■ **DATA SUPPLIED**
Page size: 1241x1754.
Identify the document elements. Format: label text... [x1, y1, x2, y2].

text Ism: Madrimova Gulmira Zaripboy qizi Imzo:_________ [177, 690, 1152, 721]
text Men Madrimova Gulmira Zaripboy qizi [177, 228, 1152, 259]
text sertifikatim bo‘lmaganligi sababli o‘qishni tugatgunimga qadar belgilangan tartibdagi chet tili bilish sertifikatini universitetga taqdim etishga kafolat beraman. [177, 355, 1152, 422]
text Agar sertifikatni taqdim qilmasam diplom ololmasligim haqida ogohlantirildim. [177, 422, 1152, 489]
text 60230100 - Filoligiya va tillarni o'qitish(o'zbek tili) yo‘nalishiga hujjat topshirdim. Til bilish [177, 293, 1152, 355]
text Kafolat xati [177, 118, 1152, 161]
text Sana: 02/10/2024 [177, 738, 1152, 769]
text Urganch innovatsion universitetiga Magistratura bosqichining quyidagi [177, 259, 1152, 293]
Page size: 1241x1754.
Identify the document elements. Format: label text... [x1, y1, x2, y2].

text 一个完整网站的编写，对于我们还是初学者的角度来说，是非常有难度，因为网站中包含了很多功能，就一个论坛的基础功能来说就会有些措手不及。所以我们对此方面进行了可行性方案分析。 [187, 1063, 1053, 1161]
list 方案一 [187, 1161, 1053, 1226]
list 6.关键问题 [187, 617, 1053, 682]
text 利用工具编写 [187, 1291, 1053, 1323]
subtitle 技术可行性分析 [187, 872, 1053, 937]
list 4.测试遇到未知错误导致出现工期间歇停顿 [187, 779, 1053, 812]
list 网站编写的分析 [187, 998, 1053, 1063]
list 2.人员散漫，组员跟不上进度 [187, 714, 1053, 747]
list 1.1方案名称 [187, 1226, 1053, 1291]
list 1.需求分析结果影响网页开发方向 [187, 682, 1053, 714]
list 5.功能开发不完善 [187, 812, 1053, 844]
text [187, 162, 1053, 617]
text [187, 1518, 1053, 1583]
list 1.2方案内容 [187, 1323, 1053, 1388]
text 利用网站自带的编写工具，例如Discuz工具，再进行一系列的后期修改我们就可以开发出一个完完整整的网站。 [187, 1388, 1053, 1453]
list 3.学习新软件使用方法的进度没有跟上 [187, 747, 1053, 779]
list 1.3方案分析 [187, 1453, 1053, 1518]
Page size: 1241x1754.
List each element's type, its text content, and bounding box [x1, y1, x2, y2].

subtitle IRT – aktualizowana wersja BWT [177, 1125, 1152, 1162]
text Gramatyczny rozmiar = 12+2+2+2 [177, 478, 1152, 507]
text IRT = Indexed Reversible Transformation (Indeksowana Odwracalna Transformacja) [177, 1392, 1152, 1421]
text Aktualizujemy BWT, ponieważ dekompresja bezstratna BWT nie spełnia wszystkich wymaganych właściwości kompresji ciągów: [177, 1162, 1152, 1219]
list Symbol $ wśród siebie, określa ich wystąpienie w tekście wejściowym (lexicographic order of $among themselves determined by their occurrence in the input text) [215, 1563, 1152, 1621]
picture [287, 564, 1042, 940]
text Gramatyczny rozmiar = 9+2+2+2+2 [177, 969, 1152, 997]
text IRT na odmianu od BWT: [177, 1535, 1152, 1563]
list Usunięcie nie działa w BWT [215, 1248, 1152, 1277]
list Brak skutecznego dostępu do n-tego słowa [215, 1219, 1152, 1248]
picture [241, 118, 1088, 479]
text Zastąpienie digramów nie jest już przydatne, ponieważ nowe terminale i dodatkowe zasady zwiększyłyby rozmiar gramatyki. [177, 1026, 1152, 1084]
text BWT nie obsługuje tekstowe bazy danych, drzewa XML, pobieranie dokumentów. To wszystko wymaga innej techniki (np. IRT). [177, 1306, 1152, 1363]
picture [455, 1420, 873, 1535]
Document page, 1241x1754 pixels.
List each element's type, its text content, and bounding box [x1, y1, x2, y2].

■ **REQUIRED WORK**
From the entries above, restate word for word the lines from the line containing "text [187, 1518, 1053, 1583]" to the line containing "Document page, 1241x1754 pixels.", both ends included, and nothing more.

■ **RESPONSE BELOW**
text [187, 1518, 1053, 1583]
list 1.2方案内容 [187, 1323, 1053, 1388]
text 利用网站自带的编写工具，例如Discuz工具，再进行一系列的后期修改我们就可以开发出一个完完整整的网站。 [187, 1388, 1053, 1453]
list 3.学习新软件使用方法的进度没有跟上 [187, 747, 1053, 779]
list 1.3方案分析 [187, 1453, 1053, 1518]
Page size: 1241x1754.
List each element's type, its text content, and bounding box [x1, y1, x2, y2].

subtitle IRT – aktualizowana wersja BWT [177, 1125, 1152, 1162]
text Gramatyczny rozmiar = 12+2+2+2 [177, 478, 1152, 507]
text IRT = Indexed Reversible Transformation (Indeksowana Odwracalna Transformacja) [177, 1392, 1152, 1421]
text Aktualizujemy BWT, ponieważ dekompresja bezstratna BWT nie spełnia wszystkich wymaganych właściwości kompresji ciągów: [177, 1162, 1152, 1219]
list Symbol $ wśród siebie, określa ich wystąpienie w tekście wejściowym (lexicographic order of $among themselves determined by their occurrence in the input text) [215, 1563, 1152, 1621]
picture [287, 564, 1042, 940]
text Gramatyczny rozmiar = 9+2+2+2+2 [177, 969, 1152, 997]
text IRT na odmianu od BWT: [177, 1535, 1152, 1563]
list Usunięcie nie działa w BWT [215, 1248, 1152, 1277]
list Brak skutecznego dostępu do n-tego słowa [215, 1219, 1152, 1248]
picture [241, 118, 1088, 479]
text Zastąpienie digramów nie jest już przydatne, ponieważ nowe terminale i dodatkowe zasady zwiększyłyby rozmiar gramatyki. [177, 1026, 1152, 1084]
text BWT nie obsługuje tekstowe bazy danych, drzewa XML, pobieranie dokumentów. To wszystko wymaga innej techniki (np. IRT). [177, 1306, 1152, 1363]
picture [455, 1420, 873, 1535]
Document page, 1241x1754 pixels.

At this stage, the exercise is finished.